- Textausschnitt
________________________
Wenn bei 1000°C aus Wärme Strom wird

Thermophotovoltaik: Forschende entwickeln neuen widerstandsfähigen Emitter auf Iridium-Basis

11.09.2023

Elektronenmikroskopische Querschnittsaufnahme des Emitters mit Iridium- und Hafniumoxidschichten (l.) und ein selektiver Emitter bei einer hohen Einsatztemperatur von 1000 °C in einer in-situ Röntgenheizkammer.
Elektronenmikroskopische Querschnittsaufnahme des Emitters mit Iridium- und Hafniumoxidschichten (l.) und ein selektiver Emitter bei einer hohen Einsatztemperatur von 1000 °C in einer in-situ Röntgenheizkammer.

Gemeinsam mit der Technischen Universität Hamburg und der Universität Aalborg haben Forschende des Helmholtz-Zentrums Hereon einen neuen selektiven Emitter auf Iridium-Basis für die Thermophotovoltaik entwickelt. Iridium wurde damit erstmals als Material für einen Emitter verwendet und zeigte in den Versuchen eine besondere Ausdauer bei hohen Temperaturen um 1000°C. Ihre Studienergebnisse veröffentlichte jüngst die Fachzeitschrift Advanced Materials. Sie eröffnen neue Perspektiven, um aus Wärme Strom zu produzieren.
________________________
- Materialauszüge
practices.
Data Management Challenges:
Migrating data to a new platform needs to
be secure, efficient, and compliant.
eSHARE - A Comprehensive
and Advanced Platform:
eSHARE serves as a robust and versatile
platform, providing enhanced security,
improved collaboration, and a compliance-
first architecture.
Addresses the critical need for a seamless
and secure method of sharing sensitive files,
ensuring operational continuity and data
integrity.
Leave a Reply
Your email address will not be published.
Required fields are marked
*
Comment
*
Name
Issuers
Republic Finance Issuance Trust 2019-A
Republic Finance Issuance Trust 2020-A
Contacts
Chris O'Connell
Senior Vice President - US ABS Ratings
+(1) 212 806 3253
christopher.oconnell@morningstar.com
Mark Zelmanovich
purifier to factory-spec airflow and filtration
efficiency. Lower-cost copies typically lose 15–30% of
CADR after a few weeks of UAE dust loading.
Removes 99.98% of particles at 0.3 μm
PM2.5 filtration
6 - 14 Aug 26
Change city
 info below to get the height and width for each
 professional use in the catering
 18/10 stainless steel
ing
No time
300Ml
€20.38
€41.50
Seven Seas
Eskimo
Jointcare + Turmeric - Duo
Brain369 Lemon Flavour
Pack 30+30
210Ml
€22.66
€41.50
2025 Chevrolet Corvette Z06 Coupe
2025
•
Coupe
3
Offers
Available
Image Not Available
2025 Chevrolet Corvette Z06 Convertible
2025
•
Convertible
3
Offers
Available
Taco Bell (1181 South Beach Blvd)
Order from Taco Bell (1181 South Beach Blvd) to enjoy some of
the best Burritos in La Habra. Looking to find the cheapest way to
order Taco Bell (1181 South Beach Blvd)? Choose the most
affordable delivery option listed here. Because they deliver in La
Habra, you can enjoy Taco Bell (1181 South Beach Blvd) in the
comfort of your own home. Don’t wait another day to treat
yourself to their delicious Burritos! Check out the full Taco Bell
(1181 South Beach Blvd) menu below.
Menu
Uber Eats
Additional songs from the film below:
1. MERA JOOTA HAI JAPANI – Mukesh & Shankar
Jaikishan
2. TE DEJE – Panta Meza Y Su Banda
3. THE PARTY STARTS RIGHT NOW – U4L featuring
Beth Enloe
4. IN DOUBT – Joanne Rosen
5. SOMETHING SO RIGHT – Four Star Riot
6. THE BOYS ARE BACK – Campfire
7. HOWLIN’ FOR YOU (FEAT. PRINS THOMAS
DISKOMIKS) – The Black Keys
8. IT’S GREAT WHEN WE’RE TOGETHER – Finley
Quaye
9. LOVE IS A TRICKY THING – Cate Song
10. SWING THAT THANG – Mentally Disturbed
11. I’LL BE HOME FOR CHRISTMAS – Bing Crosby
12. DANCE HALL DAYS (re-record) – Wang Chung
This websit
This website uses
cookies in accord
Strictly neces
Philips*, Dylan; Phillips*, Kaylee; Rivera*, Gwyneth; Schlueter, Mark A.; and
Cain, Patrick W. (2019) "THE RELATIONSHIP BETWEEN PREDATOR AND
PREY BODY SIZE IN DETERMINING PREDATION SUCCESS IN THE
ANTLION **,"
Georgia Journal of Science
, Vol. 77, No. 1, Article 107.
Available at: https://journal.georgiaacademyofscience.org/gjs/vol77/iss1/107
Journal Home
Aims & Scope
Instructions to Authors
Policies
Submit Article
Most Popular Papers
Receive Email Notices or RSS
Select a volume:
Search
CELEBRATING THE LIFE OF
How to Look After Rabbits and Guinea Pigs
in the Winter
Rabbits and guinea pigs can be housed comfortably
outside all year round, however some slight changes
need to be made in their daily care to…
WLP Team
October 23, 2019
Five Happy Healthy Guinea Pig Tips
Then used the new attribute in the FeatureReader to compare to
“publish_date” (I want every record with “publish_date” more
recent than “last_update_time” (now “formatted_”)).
________________________
- Arbeitsaufträge
**a.** In welcher Fachzeitschrift erschienen laut dem Textausschnitt über den Iridium-Emitter die Studienergebnisse?
**b.** Zählen Sie alle Forschungseinrichtungen auf, die der Textausschnitt zur Thermophotovoltaik als an der Entwicklung des Emitters beteiligt nennt.
**c.** Führen Sie den Textausschnitt über den neuen Emitter auf Iridium-Basis ab seinem letzten Satz weiter.
Das Material steht für sich und gehört nicht zum Textausschnitt.

- Lösungen
**a.** In der Fachzeitschrift Advanced Materials.

**b.** Helmholtz-Zentrum Hereon, Technische Universität Hamburg, Universität Aalborg

**c.**
Die Umwandlung von Wärmestrahlung in Strom ist das Prinzip der Thermophotovoltaik. Um die Wärme in Form von Strahlungsenergie effizient nutzbar zu machen, sind sogenannte selektive Emitter vorteilhaft. Sie sitzen zwischen der Wärmequelle und der Photovoltaikzelle und geben nur einen bestimmten Teil der Strahlung ab, während sie den anderen unterdrücken. Die Herausforderung dabei: Die Umwandlung von Wärme in Strom findet bei hohen Temperaturen um die 1000°C statt – Der Emitter muss diesen Temperaturen also standhalten können, ohne die Genauigkeit seiner Selektivität zu verlieren. In Kooperation mit der Technischen Universität Hamburg (TUHH) und der Universität Aalborg ist es Forschenden des Helmholtz-Zentrums Hereon nun gelungen, einen neuen Emitter auf Basis des widerstandsfähigen Metalls Iridium herzustellen, der diesen Bedingungen standhält, ohne seine Wirksamkeit zu verlieren.

Das linke Bild zeigt eine elektronenmikroskopische Querschnittsaufnahme des Emitters mit Iridium- und Hafniumoxidschichten. Das rechte Bild zeigt den selektiven Emitter bei einer hohen Einsatztemperatur von 1000 °C in einer in-situ Röntgenheizkammer.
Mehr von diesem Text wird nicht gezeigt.